Using the records below, filter for lines that contain the string "derivable" and copy them out.

□ □ □ □ □

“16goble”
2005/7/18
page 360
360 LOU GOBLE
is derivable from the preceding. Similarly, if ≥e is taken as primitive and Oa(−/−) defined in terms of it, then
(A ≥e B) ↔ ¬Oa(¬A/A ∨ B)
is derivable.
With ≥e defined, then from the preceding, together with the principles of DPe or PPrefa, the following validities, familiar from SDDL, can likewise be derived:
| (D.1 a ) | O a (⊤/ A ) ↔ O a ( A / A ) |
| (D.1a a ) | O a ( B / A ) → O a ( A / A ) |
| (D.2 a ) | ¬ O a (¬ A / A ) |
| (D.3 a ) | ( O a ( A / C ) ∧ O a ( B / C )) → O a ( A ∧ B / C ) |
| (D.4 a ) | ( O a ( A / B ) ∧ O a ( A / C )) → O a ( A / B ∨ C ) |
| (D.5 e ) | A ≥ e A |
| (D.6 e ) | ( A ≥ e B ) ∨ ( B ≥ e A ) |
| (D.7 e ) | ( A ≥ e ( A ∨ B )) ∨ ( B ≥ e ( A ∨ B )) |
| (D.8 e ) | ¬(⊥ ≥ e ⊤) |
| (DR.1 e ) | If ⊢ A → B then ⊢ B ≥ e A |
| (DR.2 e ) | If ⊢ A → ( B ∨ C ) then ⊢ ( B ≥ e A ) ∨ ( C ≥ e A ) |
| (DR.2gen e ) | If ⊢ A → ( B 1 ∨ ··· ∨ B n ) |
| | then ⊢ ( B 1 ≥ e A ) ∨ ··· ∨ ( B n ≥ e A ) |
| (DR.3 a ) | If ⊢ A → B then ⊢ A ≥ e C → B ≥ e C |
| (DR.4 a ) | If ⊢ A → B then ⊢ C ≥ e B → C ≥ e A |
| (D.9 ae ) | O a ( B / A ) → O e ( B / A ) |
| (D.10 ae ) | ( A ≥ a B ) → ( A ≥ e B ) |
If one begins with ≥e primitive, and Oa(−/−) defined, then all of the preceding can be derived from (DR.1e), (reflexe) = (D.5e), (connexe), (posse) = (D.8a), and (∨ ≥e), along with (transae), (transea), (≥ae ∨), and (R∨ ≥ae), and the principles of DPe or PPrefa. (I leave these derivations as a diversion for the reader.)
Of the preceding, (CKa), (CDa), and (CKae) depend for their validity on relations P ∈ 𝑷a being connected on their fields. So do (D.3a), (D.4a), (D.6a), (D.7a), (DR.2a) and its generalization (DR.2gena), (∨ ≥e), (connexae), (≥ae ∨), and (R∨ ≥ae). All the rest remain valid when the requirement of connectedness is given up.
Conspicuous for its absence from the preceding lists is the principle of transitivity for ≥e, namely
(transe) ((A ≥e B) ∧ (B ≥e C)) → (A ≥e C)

□ □ □ □ □

RESULT OF THIS TASK:
is derivable from the preceding. Similarly, if ≥e is taken as primitive and Oa(−/−) defined in terms of it, then
is derivable.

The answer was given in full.